### Work order:
Scan the data below and pick out the lines containing the word "into".

(Records excerpted from a collection)
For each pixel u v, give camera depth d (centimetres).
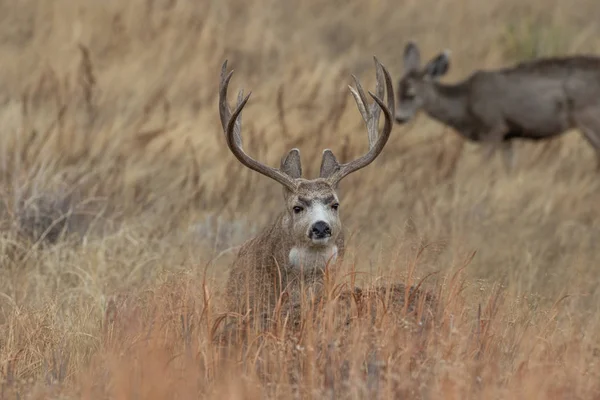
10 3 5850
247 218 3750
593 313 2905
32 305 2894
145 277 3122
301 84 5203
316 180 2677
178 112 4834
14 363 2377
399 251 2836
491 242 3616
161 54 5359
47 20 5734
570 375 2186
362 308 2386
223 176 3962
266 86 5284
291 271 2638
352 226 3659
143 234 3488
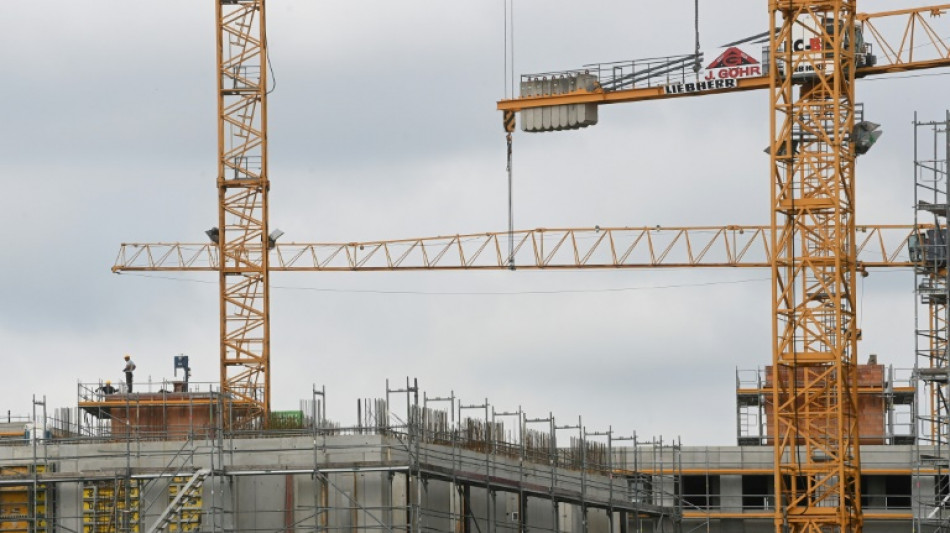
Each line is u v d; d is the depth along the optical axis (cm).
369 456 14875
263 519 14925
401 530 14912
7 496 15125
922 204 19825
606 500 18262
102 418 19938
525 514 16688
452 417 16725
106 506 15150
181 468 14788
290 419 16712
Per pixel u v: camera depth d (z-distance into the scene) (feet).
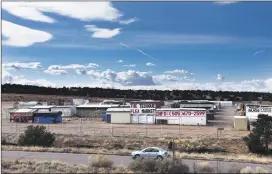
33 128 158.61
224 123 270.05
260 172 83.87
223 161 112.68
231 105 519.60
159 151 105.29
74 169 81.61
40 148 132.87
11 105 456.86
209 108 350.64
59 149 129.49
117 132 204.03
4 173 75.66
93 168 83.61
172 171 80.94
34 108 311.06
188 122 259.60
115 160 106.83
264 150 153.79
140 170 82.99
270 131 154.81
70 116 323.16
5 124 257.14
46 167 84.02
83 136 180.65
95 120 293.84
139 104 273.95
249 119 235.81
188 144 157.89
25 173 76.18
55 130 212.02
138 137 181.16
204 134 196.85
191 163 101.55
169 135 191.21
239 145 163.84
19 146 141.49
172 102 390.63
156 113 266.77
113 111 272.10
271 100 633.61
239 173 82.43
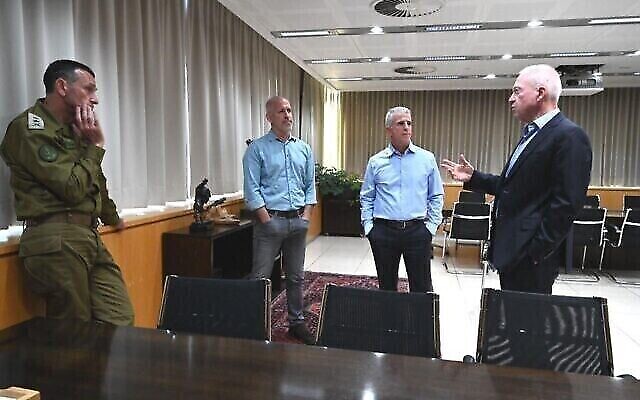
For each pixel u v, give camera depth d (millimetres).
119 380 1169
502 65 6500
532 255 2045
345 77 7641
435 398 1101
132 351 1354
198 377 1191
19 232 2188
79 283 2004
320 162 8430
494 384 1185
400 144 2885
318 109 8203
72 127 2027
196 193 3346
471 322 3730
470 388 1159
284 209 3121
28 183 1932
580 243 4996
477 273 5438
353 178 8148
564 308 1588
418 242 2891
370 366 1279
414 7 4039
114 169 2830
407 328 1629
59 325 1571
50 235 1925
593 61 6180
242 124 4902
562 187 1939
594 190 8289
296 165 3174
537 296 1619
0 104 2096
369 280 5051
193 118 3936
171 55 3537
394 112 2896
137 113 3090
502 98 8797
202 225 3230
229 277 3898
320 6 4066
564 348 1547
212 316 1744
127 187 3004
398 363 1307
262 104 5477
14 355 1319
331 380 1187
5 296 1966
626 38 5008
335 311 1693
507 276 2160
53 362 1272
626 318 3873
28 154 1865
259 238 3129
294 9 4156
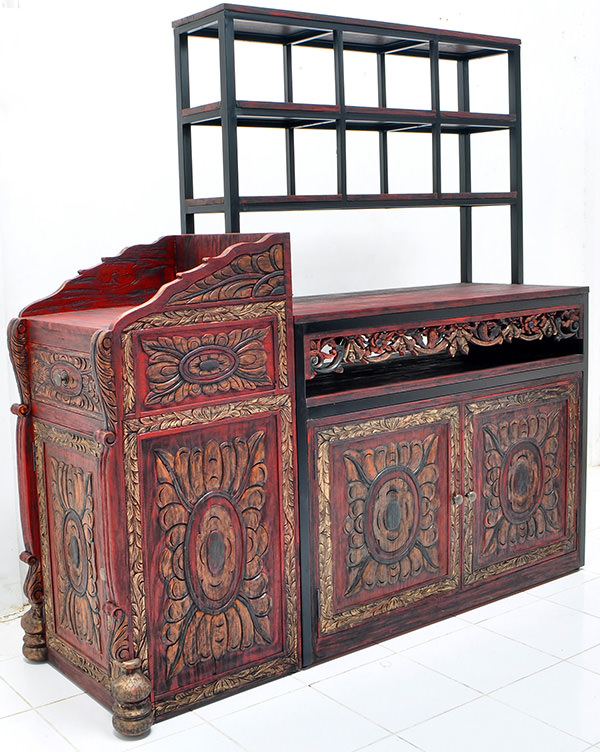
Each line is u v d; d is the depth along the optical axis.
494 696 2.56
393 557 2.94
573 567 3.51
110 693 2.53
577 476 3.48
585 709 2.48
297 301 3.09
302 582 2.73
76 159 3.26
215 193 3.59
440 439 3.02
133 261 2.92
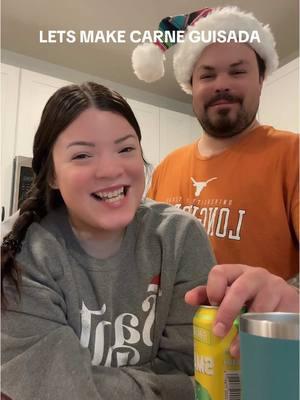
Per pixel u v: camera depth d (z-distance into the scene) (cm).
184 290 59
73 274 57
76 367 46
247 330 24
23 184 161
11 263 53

--

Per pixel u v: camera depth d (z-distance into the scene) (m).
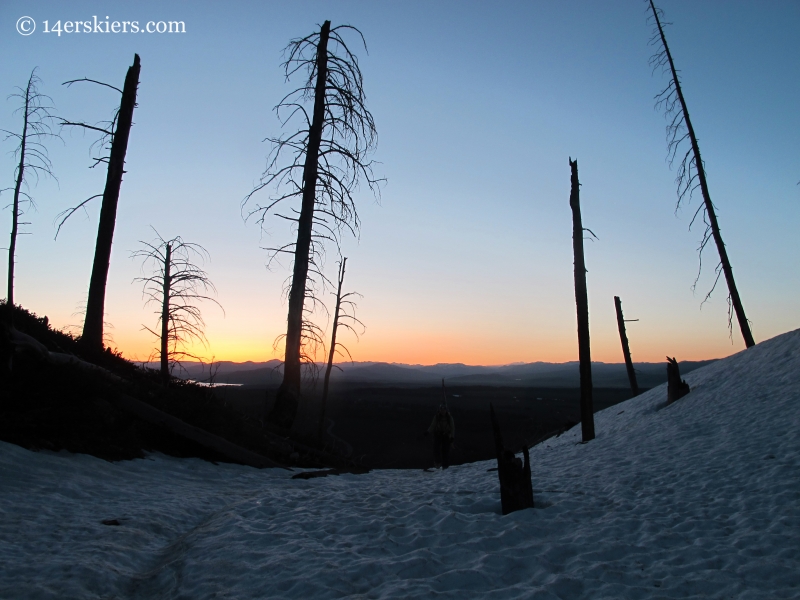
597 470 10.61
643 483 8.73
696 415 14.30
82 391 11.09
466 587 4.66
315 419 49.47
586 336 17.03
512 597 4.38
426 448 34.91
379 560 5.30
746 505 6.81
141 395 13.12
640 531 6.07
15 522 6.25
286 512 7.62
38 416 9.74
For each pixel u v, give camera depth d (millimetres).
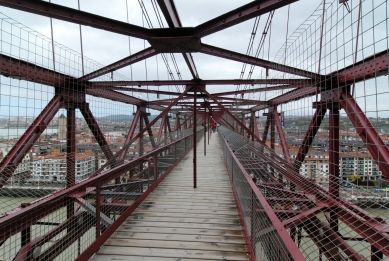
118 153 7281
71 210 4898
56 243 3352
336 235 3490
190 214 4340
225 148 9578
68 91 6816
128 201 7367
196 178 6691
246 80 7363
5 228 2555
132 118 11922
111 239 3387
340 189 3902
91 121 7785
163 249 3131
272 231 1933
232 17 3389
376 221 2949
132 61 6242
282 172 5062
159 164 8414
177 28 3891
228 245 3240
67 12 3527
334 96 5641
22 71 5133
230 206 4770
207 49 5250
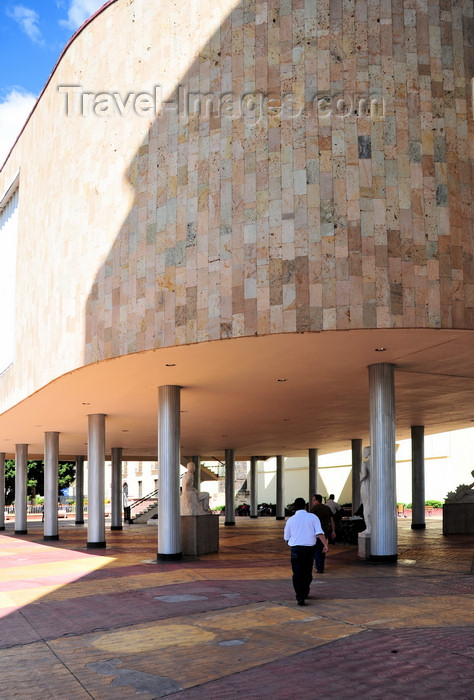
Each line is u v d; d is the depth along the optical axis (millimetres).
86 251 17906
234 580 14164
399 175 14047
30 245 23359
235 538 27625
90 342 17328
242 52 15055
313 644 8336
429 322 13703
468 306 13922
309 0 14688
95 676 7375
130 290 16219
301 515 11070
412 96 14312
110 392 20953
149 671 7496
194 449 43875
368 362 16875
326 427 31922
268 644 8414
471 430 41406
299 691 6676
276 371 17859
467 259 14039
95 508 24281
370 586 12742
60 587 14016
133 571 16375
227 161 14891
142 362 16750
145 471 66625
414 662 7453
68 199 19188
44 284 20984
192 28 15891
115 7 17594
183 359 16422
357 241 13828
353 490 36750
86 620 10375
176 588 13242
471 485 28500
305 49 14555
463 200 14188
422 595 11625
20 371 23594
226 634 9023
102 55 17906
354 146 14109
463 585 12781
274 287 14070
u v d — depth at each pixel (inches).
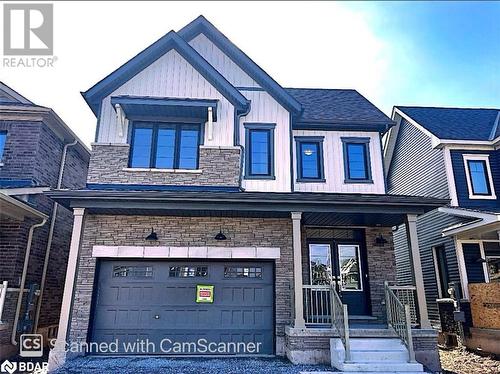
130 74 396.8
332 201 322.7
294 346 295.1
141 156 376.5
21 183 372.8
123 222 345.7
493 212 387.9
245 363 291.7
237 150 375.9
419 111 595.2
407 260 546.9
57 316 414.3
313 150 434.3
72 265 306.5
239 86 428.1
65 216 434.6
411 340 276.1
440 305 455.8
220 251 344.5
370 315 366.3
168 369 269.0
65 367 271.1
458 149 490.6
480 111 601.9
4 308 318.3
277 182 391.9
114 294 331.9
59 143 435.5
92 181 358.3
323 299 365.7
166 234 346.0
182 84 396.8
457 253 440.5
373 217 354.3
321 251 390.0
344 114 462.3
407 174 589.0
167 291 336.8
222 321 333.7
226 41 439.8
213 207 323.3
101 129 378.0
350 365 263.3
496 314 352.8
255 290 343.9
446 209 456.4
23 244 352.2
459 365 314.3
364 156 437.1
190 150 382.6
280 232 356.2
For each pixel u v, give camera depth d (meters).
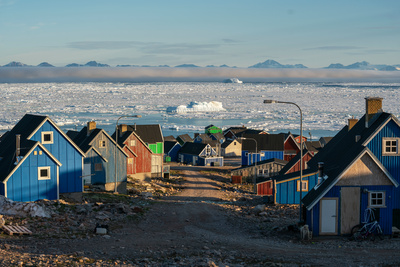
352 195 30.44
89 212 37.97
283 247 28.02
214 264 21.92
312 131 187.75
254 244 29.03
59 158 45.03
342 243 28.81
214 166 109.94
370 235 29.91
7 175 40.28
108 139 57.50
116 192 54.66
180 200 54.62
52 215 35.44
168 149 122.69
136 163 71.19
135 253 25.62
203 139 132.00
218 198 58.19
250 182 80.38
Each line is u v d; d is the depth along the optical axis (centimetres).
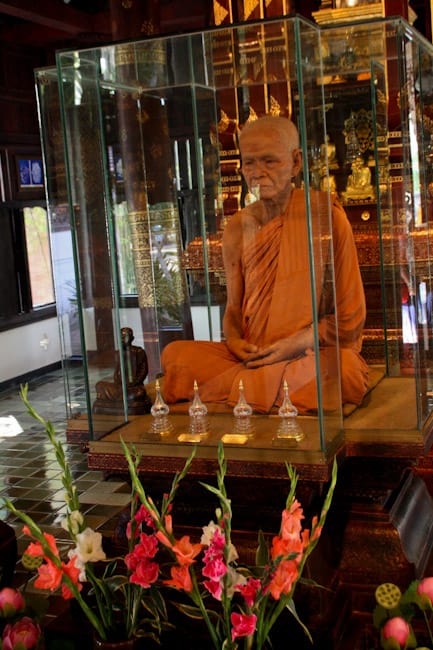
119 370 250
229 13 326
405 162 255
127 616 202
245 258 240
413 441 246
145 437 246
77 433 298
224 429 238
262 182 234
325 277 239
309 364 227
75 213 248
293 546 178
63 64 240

==

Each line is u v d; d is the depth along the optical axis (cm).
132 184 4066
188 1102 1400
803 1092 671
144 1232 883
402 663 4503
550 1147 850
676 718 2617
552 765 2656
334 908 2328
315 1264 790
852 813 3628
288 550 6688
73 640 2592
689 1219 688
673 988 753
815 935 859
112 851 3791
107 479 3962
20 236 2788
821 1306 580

### The completed task:
Per pixel u v: camera depth d (z-distance into the scene) (feet).
Per pixel u v: camera depth d (z-distance into the scene) (cm).
Per pixel u v: camera depth d (z-distance into the scene) (m).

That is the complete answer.